The Louisa County Sheriff’s Office Chaplain Corps, launched in 2019, includes 16 chaplains from different racial and religious backgrounds. The participants aim to be representative of the community’s population.
Chaplains in the program offer confidential counsel to law enforcement officials and help them notify relatives in the event of a death. The chaplains also help members of the general public with emotional pain due to trauma.
The program took a year of planning, organizing, recruiting and training. The chaplains completed the Citizens’ Law Enforcement Academy, a 13-week course presented by the sheriff’s office. The academy is open to those in the community who want to better understand how law enforcement works in Louisa.
Sergeant Chuck Love spearheaded the Chaplain Corps program, working with Pastor Tim Radmore of Memorial Baptist Church, who has been a chaplain with the Hanover County Sheriff’s Office since 2011, and Rev. Richard Sandberg of Louisa Baptist Church. Most of the chaplains represent a denomination of Christianity, including Baptist, Methodist, and Catholic.
Chaplains play multiple roles for the sheriff’s office. Their main role is to support deputies, lending a listening, empathetic, confidential ear to help them process what they see and witness while on the job.
“Officers see a lot of pain, a lot of suffering, and a lot of death,” Love said. “Other than each other, they don’t really have a venue where they can go and talk about things that are going on. They have resources out here for officers, but [they may not] want to be seen as needing that kind of assistance.”
Chaplains can be a resource for officers to talk about some of these hardships and cope with emotional stress.
“[Officers] see a lot, and they have a lot of mental stress that goes along with the job,” said Sandberg. “And having somebody that they can talk to off the record and just be a listening and supportive ear is one of the opportunities that we have to minister not just the community, but also to the officers themselves.”

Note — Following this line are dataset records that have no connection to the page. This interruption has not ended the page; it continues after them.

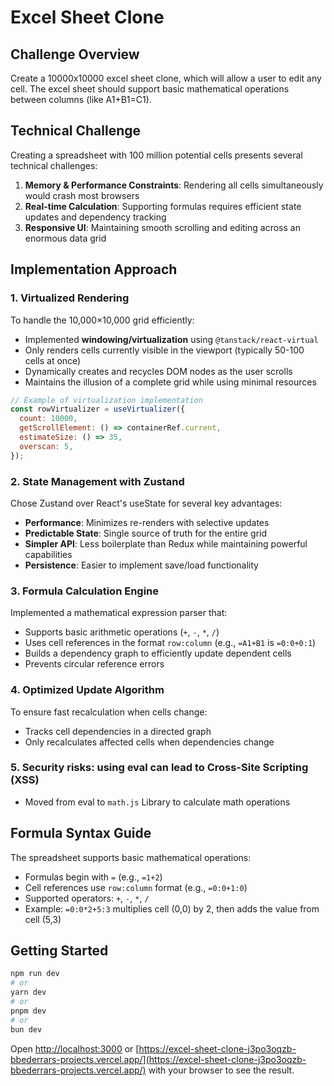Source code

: # Excel Sheet Clone

## Challenge Overview

Create a 10000x10000 excel sheet clone, which will allow a user to edit any cell. The excel sheet should
support basic mathematical operations between columns (like A1+B1=C1).

## Technical Challenge

Creating a spreadsheet with 100 million potential cells presents several technical challenges:

1. **Memory & Performance Constraints**: Rendering all cells simultaneously would crash most browsers
2. **Real-time Calculation**: Supporting formulas requires efficient state updates and dependency tracking
3. **Responsive UI**: Maintaining smooth scrolling and editing across an enormous data grid

## Implementation Approach

### 1. Virtualized Rendering

To handle the 10,000×10,000 grid efficiently:

- Implemented **windowing/virtualization** using `@tanstack/react-virtual`
- Only renders cells currently visible in the viewport (typically 50-100 cells at once)
- Dynamically creates and recycles DOM nodes as the user scrolls
- Maintains the illusion of a complete grid while using minimal resources

```jsx
// Example of virtualization implementation
const rowVirtualizer = useVirtualizer({
  count: 10000,
  getScrollElement: () => containerRef.current,
  estimateSize: () => 35,
  overscan: 5,
});
```

### 2. State Management with Zustand

Chose Zustand over React's useState for several key advantages:

- **Performance**: Minimizes re-renders with selective updates
- **Predictable State**: Single source of truth for the entire grid
- **Simpler API**: Less boilerplate than Redux while maintaining powerful capabilities
- **Persistence**: Easier to implement save/load functionality

### 3. Formula Calculation Engine

Implemented a mathematical expression parser that:

- Supports basic arithmetic operations (`+`, `-`, `*`, `/`)
- Uses cell references in the format `row:column` (e.g., `=A1+B1` is `=0:0+0:1`)
- Builds a dependency graph to efficiently update dependent cells
- Prevents circular reference errors

### 4. Optimized Update Algorithm

To ensure fast recalculation when cells change:

- Tracks cell dependencies in a directed graph
- Only recalculates affected cells when dependencies change

### 5. Security risks: using eval can lead to Cross-Site Scripting (XSS)

- Moved from eval to `math.js` Library to calculate math operations

## Formula Syntax Guide

The spreadsheet supports basic mathematical operations:

- Formulas begin with `=` (e.g., `=1+2`)
- Cell references use `row:column` format (e.g., `=0:0+1:0`)
- Supported operators: `+`, `-`, `*`, `/`
- Example: `=0:0*2+5:3` multiplies cell (0,0) by 2, then adds the value from cell (5,3)

## Getting Started

```bash
npm run dev
# or
yarn dev
# or
pnpm dev
# or
bun dev
```

Open [http://localhost:3000](http://localhost:3000) or [https://excel-sheet-clone-j3po3oqzb-bbederrars-projects.vercel.app/](https://excel-sheet-clone-j3po3oqzb-bbederrars-projects.vercel.app/) with your browser to see the result.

Chaplains also play secondary roles where they interact with the public. Before the pandemic, chaplains sometimes rode along with deputies on patrol. They could offer counsel to a deputy during their shift and accompany the officer on calls.
“My job is not law enforcement, so I’m not arresting anybody,” Radmore said. “Our main focus is to provide the innocent people in situations with comfort and a safe space and a sense of calm.”
While a deputy is questioning someone involved in a situation, such as a domestic quarrel, and perhaps placing them under arrest, the chaplain might be talking with other people at the scene, offering information on next steps or being there to comfort them.
“The sheriff’s office sees people at their worst – we very rarely see people at their best,” Love said. “In those instances, having a compassionate individual to listen and redirect a person to a different avenue of thought is always a positive thing.”
The ride-along portion of the program was suspended at the beginning of the pandemic and remains on hold until it is safe for it to resume.
While chaplains are religious people, they don’t automatically talk about religion, God, or their beliefs. Pastor Radmore says that first, chaplains are to be a source of calm and comfort for people.
A recent documentary about religious evangelism in the United States that aired on the German DW television network featured a clip about Louisa’s Chaplain Corps.
The three-minute clip features Chaplain Mark O’Donnell, who sometimes preaches at Memorial Baptist Church, on a ride-along with sheriff’s office Deputy Daniel Clore in 2019. In the clip, the officer pulls over a car and finds the driver, a young woman, in possession of marijuana. She is handcuffed, read her rights and then un-handcuffed. As the officer fills out paperwork, O’Donnell talks to her about God and the consequences of her choices. At this time, the woman is not handcuffed, but it’s not clear if she is free to leave, either.
Radmore, Sandberg and O’Donnell said they don’t talk about religion with people unless asked or unless the person opens the conversation to talk about faith. When asked about the scene in the documentary, O’Donnell said there was a lot of context missing from the scene, but he doesn’t remember exactly what led the conversation with the woman toward religion.
“Our job is not to proselytize people,” O’Donnell said. “I’m there for the deputy … If somebody brings it [religion] up, then I’m obviously going to talk about it.”
Love agreed that the job of a chaplain is to counsel, comfort and listen, not evangelize.
“The role of a chaplain is to serve the community, not to preach,” he said.
Another way chaplains interact with the public is by responding with deputies for death notifications, when a member of the community dies and the deceased’s relatives need to be informed.
This can happen in the event of a suicide, or a car accident that occurs outside the county. In the event of a death, a chaplain can be called to notify the person’s relatives to help inform them while offering grief counseling as they process the news.
“[Death notifications are] part of the job and that’s something that can take the pressure and strain off the deputy,” O’Donnell said.
“The Chaplain Corps is an extremely valuable resource to our officers, to the community and to the Louisa County Sheriff’s Office,” said Sheriff Donald Lowe.
“Chaplains ride along to get to know our deputies and get a better understanding of the intricacies of their work. They are also available to be called upon to give comfort to them, to grieving victims and also the relatives of victims in our community.”